Тимур Гареев: Главное – заварить движуху

Проректор по развитию и стратегическому планированию БФУ им. И. Канта о том, как университет с помощью синхротрона запустит движуху, почему у нас научное оборудование стоит в 2 раза дороже, чем за рубежом и как устроена схема защиты от фирм-однодневок при закупках такого оборудования.

- Сейчас первая очередь «Фабрики» запущена, что вы ждете от этого комплекса?

- Нам изначально, к сожалению, передали только два здания из всего комплекса. Нам это пространство очень нравится – такая, в хорошем смысле, типовая советская фабрика. В ней все было продумано: производственный цикл, административные здания, складские помещения и гаражи – и все на компактной территории. Передали бы сразу все – сегодня уже весь комплекс был бы в благопристойном виде. Сейчас в университете дорабатывается проектно-сметная документация, чтобы вся «Фабрика» была и комфортной и красивой. Часть прикладных лабораторий будет перебазирована из основного здания на периметр. Мастерские мы хотим модернизировать, чтобы там разместился инжиниринговый центр. С флангов будет территория малых производственных участков.

▶ **ВОПРОСЫ ПО МАТЕРИАЛУ**
- A) Ответьте на вопросы по интервью с Тимуром Гареевым:
(i) Какую должность занимает Тимур Гареев?
(ii) Сколько зданий комплекса «Фабрика» было изначально передано университету?
(iii) Что планируется разместить в модернизированных мастерских?
- B) Продолжите интервью с Тимуром Гареевым об университетской «Фабрике» после последней приведённой в нём фразы.
Приведённые далее материалы не имеют отношения к интервью с Тимуром Гареевым.

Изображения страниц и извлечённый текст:

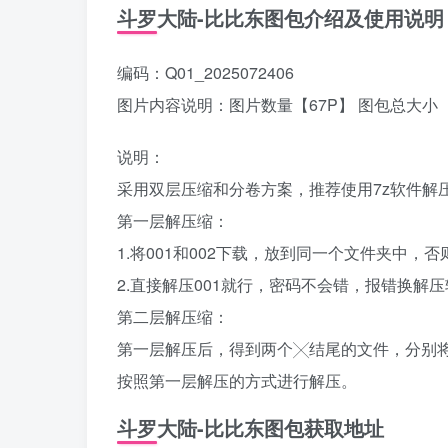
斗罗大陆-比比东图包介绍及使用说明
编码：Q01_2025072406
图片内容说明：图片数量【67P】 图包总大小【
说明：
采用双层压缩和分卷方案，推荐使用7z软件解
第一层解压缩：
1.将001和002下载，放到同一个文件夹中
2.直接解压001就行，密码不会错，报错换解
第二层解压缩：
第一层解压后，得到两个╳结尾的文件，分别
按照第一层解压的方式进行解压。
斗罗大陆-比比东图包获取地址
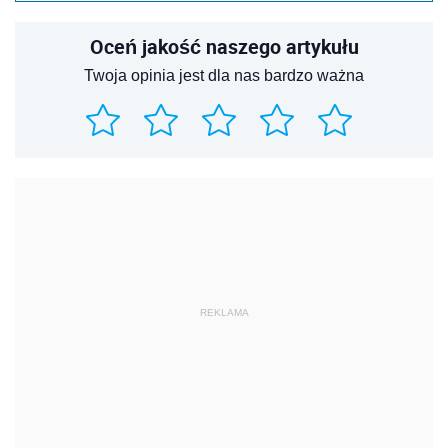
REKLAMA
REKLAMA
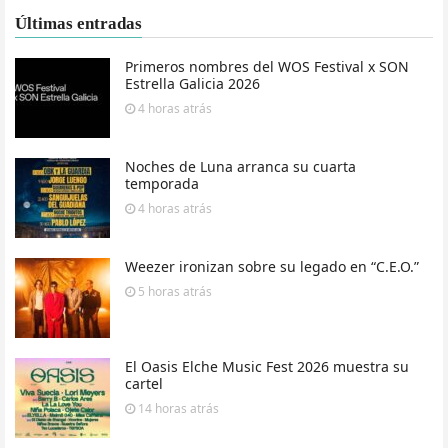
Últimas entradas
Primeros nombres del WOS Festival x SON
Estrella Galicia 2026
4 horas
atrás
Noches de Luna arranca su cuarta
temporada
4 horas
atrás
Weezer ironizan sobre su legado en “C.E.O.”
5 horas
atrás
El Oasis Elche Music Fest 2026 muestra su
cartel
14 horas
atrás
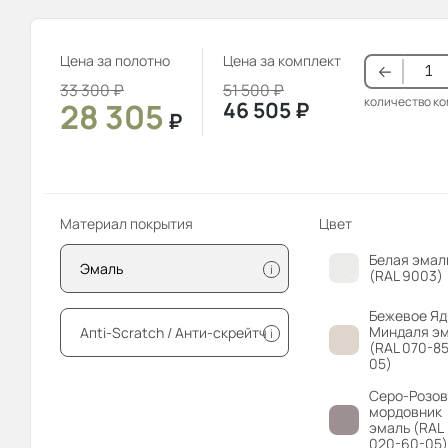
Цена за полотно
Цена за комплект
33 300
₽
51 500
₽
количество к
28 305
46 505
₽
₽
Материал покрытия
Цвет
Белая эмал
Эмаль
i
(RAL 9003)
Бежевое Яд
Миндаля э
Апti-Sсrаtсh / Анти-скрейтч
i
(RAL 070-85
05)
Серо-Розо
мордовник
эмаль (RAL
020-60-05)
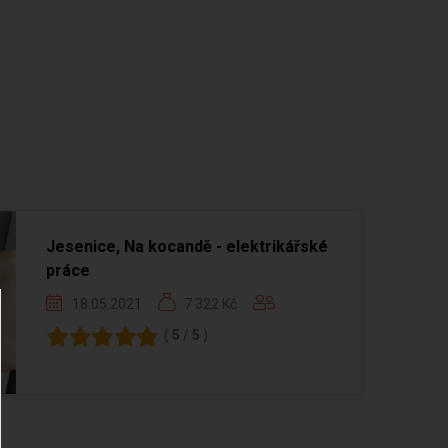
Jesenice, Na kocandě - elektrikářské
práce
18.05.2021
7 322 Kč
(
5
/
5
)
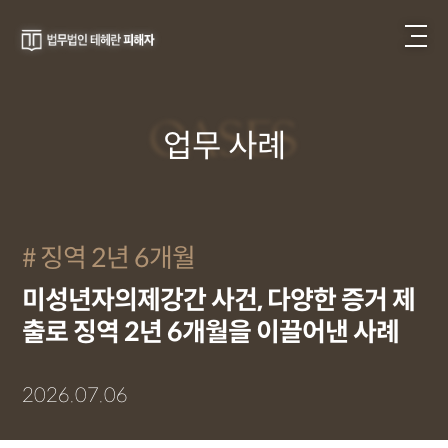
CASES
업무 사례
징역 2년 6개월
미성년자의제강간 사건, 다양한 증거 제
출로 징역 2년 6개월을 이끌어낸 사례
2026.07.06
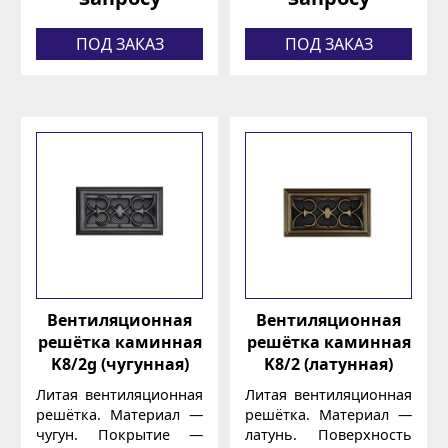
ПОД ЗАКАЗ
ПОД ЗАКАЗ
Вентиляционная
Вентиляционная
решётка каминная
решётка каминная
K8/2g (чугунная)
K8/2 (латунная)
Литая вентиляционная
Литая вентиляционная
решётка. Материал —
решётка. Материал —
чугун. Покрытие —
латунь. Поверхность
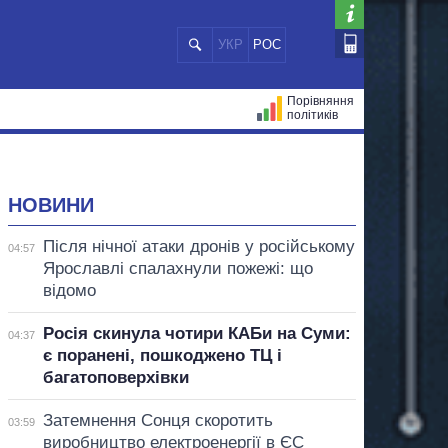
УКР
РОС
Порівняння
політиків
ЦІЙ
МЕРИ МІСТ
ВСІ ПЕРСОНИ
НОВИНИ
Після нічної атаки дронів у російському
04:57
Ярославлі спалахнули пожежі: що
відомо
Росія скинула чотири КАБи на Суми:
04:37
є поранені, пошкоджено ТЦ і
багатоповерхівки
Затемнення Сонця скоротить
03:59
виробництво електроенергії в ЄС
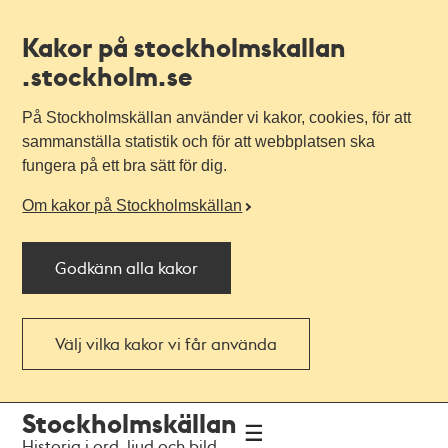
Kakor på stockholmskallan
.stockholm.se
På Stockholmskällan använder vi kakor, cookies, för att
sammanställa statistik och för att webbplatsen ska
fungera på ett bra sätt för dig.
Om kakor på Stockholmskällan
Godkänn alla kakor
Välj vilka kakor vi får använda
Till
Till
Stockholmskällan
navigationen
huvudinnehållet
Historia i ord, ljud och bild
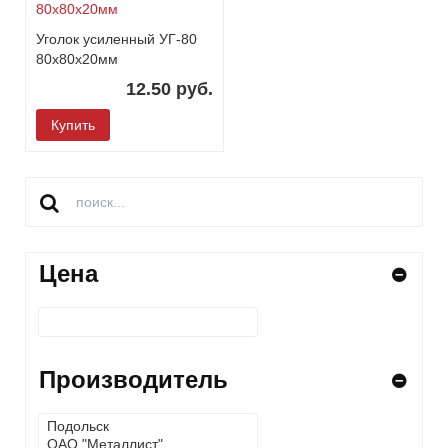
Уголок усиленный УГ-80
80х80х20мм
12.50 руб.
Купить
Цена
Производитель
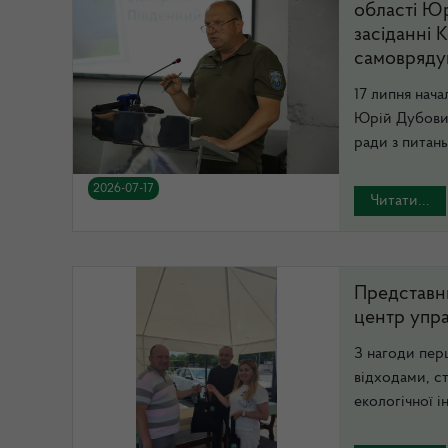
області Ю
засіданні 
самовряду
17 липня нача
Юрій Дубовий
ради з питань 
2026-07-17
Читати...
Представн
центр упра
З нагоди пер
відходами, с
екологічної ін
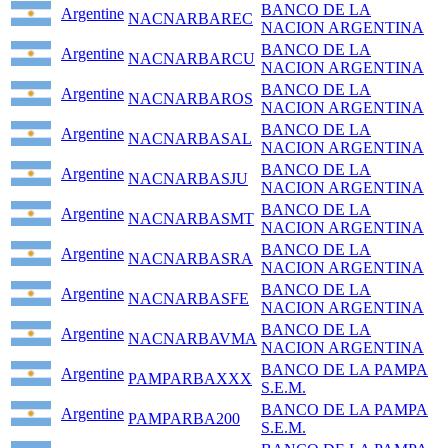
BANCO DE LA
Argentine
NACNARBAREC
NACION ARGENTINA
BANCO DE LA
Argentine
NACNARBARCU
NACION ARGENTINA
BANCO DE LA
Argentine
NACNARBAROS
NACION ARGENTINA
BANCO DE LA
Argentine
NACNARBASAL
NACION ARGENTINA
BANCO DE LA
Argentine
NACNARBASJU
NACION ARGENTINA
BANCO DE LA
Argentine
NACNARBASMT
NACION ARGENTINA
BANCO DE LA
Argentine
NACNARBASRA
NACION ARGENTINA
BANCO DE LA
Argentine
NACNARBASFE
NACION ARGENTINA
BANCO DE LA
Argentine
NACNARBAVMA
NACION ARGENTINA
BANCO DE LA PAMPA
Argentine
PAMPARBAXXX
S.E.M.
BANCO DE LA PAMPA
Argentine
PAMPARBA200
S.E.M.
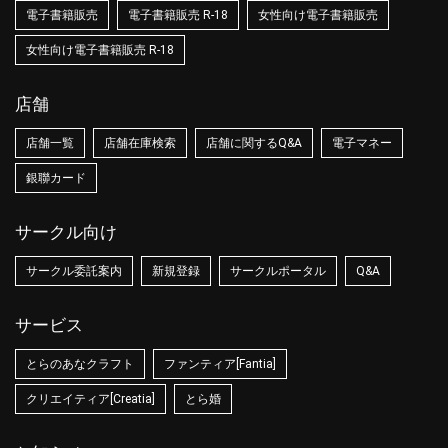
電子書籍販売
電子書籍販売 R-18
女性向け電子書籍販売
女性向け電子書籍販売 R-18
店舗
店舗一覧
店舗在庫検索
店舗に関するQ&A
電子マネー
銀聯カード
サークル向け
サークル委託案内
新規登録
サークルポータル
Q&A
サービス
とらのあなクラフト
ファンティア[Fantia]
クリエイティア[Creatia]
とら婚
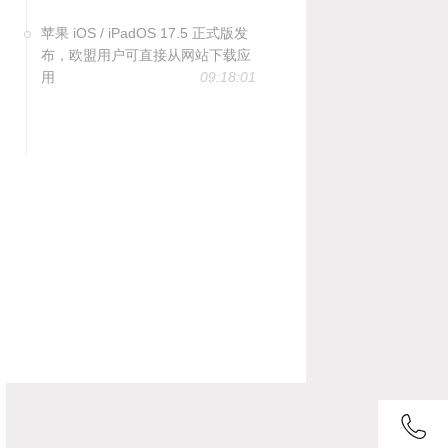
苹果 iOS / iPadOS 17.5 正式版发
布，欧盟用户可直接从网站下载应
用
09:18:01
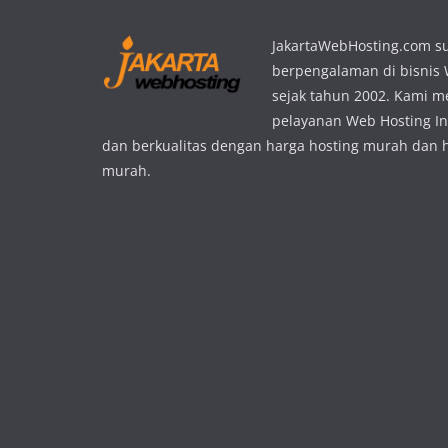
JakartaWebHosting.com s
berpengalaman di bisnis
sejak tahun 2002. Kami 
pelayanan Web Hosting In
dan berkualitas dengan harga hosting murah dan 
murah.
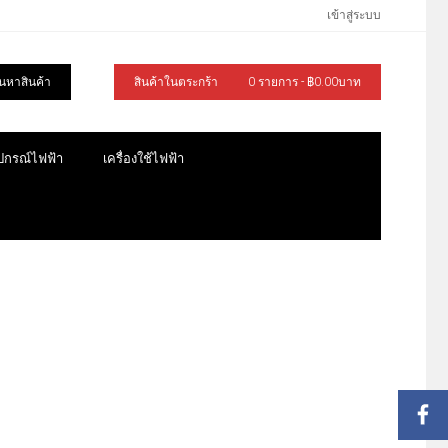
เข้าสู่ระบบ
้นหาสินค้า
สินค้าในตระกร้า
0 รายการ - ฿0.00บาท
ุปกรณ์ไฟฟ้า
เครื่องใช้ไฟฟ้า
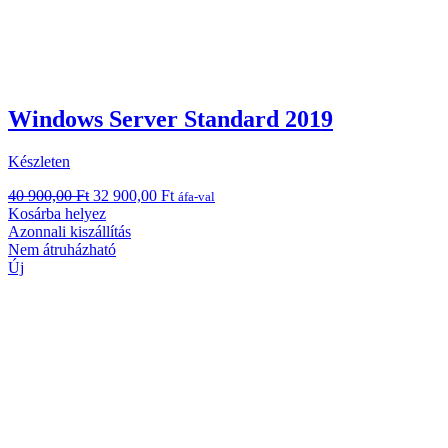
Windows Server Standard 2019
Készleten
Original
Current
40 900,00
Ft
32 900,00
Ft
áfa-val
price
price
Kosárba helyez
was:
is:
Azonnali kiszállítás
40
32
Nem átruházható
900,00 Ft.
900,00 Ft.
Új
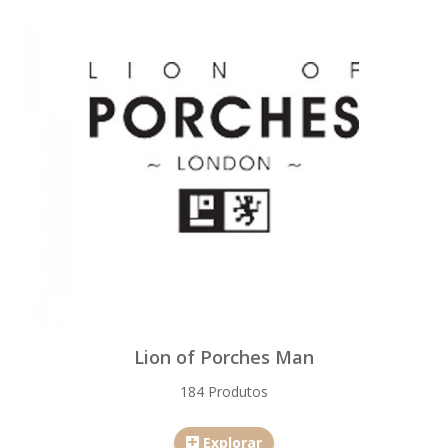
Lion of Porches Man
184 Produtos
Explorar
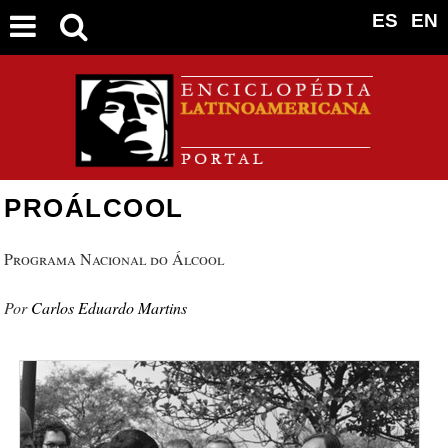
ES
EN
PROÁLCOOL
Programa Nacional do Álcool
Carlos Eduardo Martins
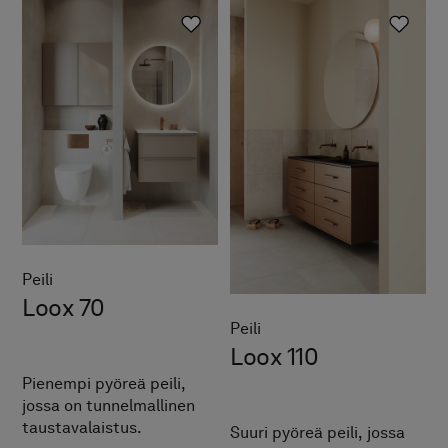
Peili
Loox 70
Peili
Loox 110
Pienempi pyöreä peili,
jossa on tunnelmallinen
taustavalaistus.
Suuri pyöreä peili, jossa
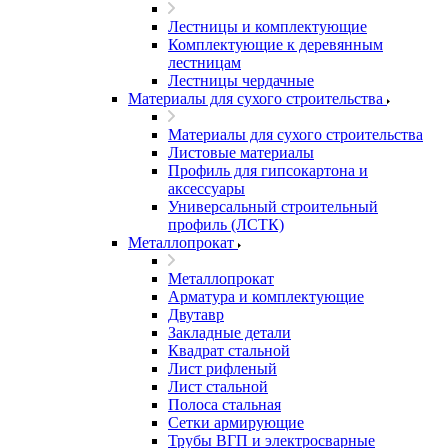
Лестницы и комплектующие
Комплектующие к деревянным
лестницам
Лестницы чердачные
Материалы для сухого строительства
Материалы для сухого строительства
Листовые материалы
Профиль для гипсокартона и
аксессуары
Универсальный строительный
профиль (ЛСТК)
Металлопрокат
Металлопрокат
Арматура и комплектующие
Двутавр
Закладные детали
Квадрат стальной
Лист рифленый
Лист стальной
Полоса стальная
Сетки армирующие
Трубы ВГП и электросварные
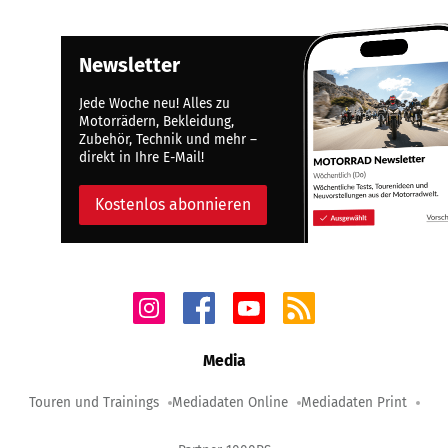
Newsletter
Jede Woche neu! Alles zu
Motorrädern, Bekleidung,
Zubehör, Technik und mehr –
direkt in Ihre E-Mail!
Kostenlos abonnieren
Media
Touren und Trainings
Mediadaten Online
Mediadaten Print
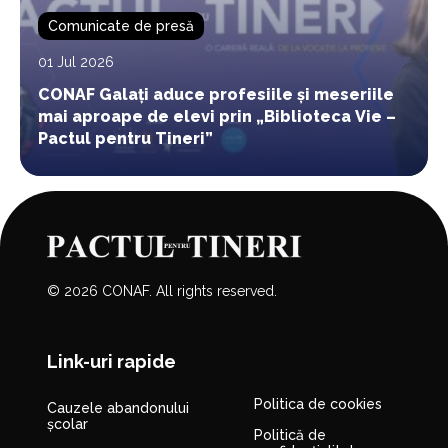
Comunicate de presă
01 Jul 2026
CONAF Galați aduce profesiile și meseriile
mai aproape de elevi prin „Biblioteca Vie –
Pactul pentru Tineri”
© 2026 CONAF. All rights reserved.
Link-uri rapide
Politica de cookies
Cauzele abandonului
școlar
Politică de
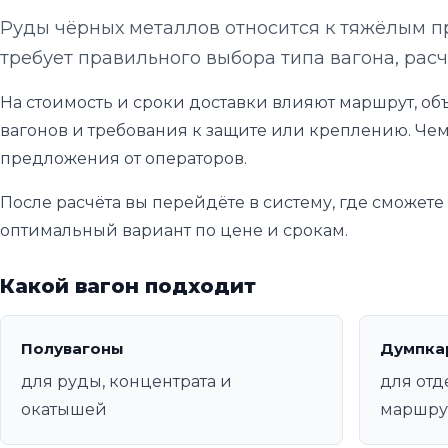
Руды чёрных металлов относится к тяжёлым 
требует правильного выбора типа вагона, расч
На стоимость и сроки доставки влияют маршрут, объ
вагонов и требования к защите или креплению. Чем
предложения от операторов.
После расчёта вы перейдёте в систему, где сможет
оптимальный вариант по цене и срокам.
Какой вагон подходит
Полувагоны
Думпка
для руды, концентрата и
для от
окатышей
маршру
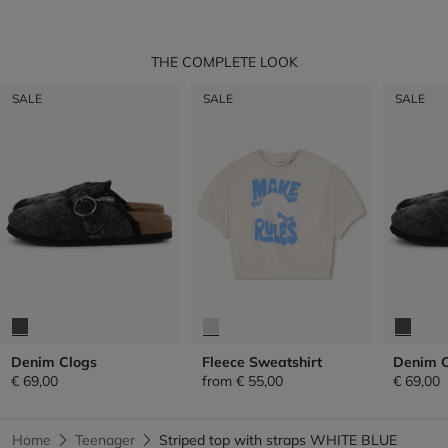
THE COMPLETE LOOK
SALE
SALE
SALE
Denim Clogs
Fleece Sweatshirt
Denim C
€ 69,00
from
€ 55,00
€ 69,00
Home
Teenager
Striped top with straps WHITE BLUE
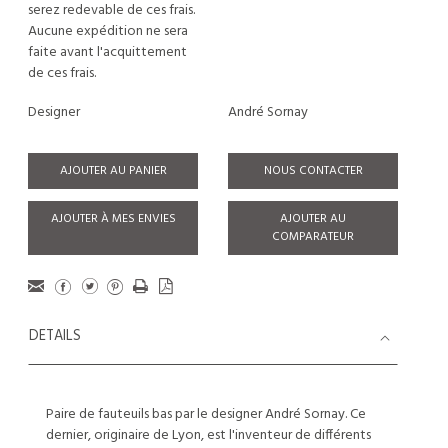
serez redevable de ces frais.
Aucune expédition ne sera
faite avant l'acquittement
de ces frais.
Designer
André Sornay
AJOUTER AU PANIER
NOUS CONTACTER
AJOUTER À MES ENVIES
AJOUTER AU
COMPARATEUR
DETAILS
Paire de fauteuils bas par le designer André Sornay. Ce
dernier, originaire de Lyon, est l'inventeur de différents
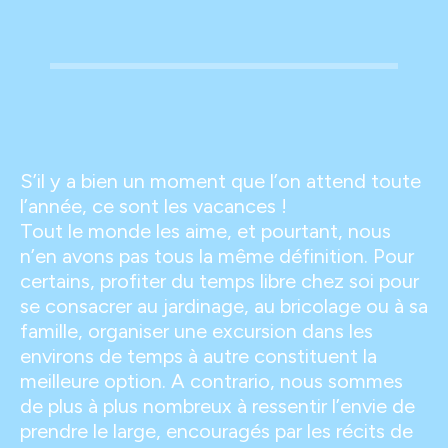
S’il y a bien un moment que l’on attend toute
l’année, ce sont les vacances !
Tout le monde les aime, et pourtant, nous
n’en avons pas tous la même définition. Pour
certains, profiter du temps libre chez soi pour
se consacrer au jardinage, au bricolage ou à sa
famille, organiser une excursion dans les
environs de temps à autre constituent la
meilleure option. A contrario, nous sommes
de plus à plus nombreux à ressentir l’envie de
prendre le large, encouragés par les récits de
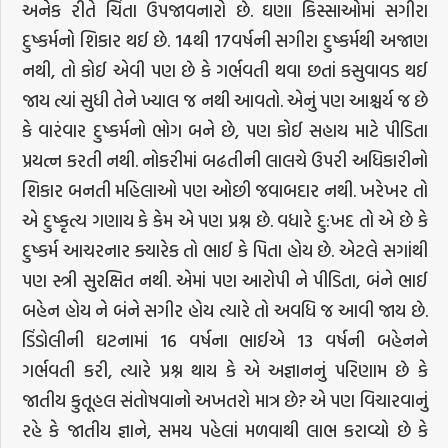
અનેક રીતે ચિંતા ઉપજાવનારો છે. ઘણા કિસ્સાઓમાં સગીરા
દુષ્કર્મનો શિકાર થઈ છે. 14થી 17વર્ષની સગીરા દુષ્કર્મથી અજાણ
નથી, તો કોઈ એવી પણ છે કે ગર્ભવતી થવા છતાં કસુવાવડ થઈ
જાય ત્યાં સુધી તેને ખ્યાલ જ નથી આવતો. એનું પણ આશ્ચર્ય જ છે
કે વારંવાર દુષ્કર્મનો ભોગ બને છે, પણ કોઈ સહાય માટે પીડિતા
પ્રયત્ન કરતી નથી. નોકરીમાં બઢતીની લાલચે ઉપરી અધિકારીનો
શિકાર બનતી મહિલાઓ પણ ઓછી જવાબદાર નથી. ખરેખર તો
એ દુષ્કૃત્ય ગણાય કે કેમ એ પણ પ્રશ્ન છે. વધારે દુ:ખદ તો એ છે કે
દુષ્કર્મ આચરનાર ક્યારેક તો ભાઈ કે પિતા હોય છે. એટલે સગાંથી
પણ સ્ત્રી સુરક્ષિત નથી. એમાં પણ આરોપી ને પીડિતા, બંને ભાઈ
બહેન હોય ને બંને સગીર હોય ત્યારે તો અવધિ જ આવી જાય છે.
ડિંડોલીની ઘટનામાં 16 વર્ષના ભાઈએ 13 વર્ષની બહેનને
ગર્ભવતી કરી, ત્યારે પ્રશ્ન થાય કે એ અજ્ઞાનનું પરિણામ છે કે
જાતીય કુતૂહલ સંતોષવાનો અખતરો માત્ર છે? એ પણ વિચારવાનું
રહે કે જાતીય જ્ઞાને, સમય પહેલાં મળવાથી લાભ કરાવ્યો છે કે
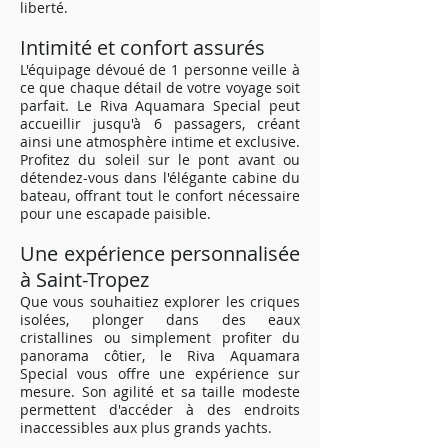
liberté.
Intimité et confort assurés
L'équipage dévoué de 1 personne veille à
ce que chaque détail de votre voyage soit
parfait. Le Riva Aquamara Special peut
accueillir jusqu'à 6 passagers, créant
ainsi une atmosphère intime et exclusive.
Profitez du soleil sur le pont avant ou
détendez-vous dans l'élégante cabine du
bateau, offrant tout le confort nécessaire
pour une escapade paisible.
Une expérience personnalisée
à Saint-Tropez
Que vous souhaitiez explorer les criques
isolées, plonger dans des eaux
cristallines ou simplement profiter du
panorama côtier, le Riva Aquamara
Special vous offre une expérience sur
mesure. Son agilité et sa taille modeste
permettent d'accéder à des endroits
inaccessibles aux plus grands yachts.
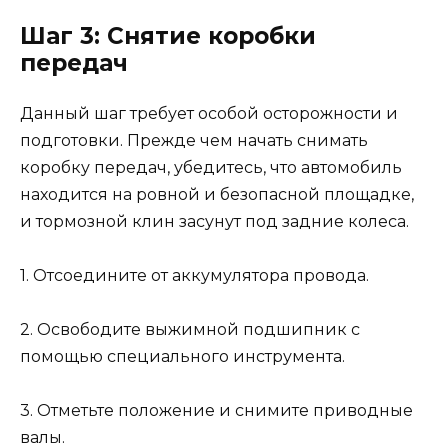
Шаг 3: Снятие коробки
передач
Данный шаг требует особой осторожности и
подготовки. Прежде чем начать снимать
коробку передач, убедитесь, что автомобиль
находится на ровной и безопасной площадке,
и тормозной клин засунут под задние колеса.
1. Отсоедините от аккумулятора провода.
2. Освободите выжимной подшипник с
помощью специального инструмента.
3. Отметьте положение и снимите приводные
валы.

▶ **ОЖИДАЕМЫЕ ОТВЕТЫ**
- A)
(i) Проректор по развитию и стратегическому планированию БФУ им. И. Канта.
(ii) Два здания.
(iii) Инжиниринговый центр.

- B)
- Будет ли «Фабрика» автономной и в финансовом плане?

- Отдельные элементы, по крайней мере, производственные площадки мы планируем сделать финансово автономными. Это либо арендные отношения, либо отчисления от продаж. Хороший пример – типография, коммерчески успешное подразделение.

Тут важно соблюсти баланс между центрами затрат и прибыли. Мы хотим сделать образцово-показательную площадку, в которой точно контролируем все расходы и прибыли, чтобы, по возможности, снизить нагрузку на университет. Внедряем энергоэффективные технологии, ведем учет потребляемых ресурсов.

Вряд ли проект может быть прибыльным, такие структуры не могут приносить прибыль по определению. Если хочешь получать прибыль, сдай все в аренду и забудь про науку навсегда.


- За рубежом подобные площадки дотационные или финансово независимые?

- «Фабрика» - собственность Российской Федерации. Со всеми вытекающими особенностями и ограничениями ее использования. Обычно такие объекты выводятся за рамки федеральной подчиненности. Лучше всего, когда муниципалитет или крупная корпорация выделяет здание, учреждает отдельное юридическое лицо со своей системой управления. Во всем мире такие структуры более гибкие, но нигде прибыль не является самоцелью. Инвестируя в подобные проекты, бизнес или государство работает в долгую. Например, корпорации вкладывают деньги, чтобы периодически выстреливали разработки, которые можно внедрить в производство. Или муниципалитет заинтересован, в том, чтобы люди приезжали и оставались работать в таких центрах. Инкубаторы не зарабатывают, а дают заработать резидентам.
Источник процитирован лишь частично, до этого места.